Being so persuaded, we hold that the provisions of section 8 of the sexual Offences Act must be interpreted so as not to take away the discretion of the court in sentencing. Those provisions are indicative of the seriousness with which the Legislature and the society take the offence of defilement. In appropriate cases therefore, the court, freely exercising its discretion in sentencing, should be able to impose any of the sentences prescribed, if the circumstances of the case so demand. On the other hand, the court cannot be constrained by section 8 to impose the provided sentences if the circumstances do not demand it. The argument that mandatory sentences are justified because sometimes courts impose unreasonable or lenient sentences which do not deter commission of the particular offences is not convincing, granted the express right of appeal or revision available in the event of arbitrary or unreasonable exercise of discretion in sentencing.
The Sentencing Policy Guidelines require the court, in sentencing an offender to a non-custodial sentence to take into account both aggravating and mitigating factors. The aggravating factors include use of a weapon to frighten or injure the victim, use of violence, the number of victims involved in the offence, the physical and psychological effect of the offence on the victim, whether the offence was committed by an individual or a gang, and the previous convictions of the offender. Among the mitigating factors are provocation, offer of restitution, the age of the offender, the level of harm or damage inflicted, the role played by the offender in the commission of the offence and whether the offender is remorseful.

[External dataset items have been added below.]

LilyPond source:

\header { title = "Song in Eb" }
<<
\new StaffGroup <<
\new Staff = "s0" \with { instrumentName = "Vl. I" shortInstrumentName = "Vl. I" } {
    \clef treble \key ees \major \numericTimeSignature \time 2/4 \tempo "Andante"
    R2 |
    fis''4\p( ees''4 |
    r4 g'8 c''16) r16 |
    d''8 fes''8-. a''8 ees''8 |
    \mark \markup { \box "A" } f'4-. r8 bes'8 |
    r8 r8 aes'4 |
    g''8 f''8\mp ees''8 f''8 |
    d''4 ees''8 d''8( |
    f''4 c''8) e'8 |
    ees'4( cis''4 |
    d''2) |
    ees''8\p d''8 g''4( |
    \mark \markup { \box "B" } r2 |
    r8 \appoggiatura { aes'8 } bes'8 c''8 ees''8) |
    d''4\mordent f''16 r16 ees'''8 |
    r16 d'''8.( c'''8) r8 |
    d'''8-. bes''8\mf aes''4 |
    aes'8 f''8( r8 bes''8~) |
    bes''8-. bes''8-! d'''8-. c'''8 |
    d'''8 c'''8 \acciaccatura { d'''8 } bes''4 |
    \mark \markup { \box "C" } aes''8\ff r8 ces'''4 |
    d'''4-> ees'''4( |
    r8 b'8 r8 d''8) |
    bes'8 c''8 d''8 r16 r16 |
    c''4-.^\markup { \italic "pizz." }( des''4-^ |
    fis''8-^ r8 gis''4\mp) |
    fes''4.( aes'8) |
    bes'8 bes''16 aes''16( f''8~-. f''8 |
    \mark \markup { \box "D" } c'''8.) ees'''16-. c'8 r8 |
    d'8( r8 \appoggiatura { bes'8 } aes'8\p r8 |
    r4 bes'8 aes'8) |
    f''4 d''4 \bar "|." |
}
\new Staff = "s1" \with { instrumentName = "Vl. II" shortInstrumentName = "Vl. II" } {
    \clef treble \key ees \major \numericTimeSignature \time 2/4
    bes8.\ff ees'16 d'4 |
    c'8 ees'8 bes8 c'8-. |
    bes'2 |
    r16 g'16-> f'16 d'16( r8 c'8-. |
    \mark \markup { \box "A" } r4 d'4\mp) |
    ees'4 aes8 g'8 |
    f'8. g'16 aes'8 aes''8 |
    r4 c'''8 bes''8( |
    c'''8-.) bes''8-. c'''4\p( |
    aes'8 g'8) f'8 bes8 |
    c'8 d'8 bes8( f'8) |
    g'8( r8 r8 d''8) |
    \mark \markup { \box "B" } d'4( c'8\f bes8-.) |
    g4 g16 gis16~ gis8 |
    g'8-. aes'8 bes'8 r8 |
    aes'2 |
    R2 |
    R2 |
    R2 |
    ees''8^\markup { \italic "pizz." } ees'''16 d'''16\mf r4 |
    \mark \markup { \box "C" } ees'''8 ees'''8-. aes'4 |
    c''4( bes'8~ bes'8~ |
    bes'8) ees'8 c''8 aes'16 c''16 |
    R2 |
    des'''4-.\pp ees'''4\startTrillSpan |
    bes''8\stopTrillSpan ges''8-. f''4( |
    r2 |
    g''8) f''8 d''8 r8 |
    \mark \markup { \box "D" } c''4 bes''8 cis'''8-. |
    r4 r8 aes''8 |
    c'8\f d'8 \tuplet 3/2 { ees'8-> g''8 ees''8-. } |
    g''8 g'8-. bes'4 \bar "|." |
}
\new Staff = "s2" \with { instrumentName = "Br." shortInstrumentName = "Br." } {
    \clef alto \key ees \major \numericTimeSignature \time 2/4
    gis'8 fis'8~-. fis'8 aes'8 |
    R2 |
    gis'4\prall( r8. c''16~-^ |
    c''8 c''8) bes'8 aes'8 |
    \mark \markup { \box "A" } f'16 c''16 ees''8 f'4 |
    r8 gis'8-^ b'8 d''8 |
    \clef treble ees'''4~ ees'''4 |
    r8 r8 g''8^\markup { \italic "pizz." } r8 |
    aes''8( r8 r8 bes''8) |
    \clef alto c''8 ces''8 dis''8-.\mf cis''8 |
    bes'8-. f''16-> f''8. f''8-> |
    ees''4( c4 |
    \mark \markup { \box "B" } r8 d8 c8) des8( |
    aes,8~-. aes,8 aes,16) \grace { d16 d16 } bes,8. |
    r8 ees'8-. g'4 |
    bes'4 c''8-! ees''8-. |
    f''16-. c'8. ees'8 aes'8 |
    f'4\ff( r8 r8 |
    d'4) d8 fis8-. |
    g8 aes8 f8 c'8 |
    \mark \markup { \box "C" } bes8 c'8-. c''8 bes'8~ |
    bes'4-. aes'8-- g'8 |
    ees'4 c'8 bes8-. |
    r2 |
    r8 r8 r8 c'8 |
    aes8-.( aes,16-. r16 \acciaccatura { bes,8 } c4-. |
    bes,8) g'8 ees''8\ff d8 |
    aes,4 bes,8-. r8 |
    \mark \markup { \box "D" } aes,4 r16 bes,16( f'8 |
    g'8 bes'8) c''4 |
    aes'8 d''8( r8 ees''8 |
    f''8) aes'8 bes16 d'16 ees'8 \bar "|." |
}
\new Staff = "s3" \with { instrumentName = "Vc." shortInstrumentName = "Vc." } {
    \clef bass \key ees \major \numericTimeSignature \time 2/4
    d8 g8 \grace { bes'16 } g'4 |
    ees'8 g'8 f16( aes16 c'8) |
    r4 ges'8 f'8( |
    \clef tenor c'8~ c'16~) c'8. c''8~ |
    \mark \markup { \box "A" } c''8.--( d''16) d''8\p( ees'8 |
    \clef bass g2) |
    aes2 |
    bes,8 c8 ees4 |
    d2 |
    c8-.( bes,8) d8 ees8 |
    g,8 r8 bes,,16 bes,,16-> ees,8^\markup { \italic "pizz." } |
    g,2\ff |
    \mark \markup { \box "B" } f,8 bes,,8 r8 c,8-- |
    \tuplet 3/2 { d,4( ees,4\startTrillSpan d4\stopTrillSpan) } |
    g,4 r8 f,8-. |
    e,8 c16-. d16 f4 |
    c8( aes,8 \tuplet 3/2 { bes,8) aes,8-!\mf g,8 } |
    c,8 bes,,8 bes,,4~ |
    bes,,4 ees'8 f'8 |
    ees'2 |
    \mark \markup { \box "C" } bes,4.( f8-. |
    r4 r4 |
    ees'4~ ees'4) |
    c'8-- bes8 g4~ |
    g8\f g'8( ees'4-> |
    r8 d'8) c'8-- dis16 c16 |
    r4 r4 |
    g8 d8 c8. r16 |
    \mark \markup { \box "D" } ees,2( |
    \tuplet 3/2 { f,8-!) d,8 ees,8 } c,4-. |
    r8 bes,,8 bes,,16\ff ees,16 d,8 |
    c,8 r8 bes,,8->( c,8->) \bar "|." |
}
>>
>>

36. This progressive decisional law now requires Courts to pay attention to individual aspects of the case while sentencing even for convictions under the Sexual Offences Act which have prescribed minimum sentences. Where there are compelling reasons to depart from the prescribed minimum, which is treated as indicative of the sentence to be imposed, the Court can impose a different sentence.
37. In the present case, the Appellant offered mitigation in the Trial Court. He told the Court that he was remorseful and that he was a family man and the sole bread winner for the family. He pleaded for leniency.
38. I have also noted that the offence is, without question, a serious one. Defiling an eight-year old is the height of barbarism. When committed by a relative who the child trusted, it is doubly so. The trauma occasioned on this young victim will likely haunt her for the rest of her life.
39. However, it is also true that the Appellant was a first offender; and he expressed remorse for his evil deed. It is also true that he asked for leniency. It is, lastly, also true that the Appellant was not gratuitously violent or depraved in the commission of the crime.
40. All factors considered, I am of the view that a life imprisonment sentence in the circumstances of this case is excessive. I would, instead, revise it downwards to imprisonment for a period of twenty-five (25) years.
41. The upshot is that the appeal against conviction is dismissed. I allow the appeal as regards sentence alone. The sentence of life imprisonment is hereby set aside. In its place, I substitute therefor a sentence of twenty-five (25) years imprisonment. The prison term shall run from 17/06/2015 – the date the Appellant was first arraigned in Court – since he remained in custody since that day.
42. Orders accordingly.
Dated and delivered at Nakuru this 26thday of November, 2020
..........................
JOEL NGUGI
JUDGE
NOTE:This judgment was delivered by video-conference pursuant to various Practice Directives by the Honourable Chief Justice authorizing the appropriate use of technology to conduct proceedings and deliver judgments in response to the COVID-19 Pandemic.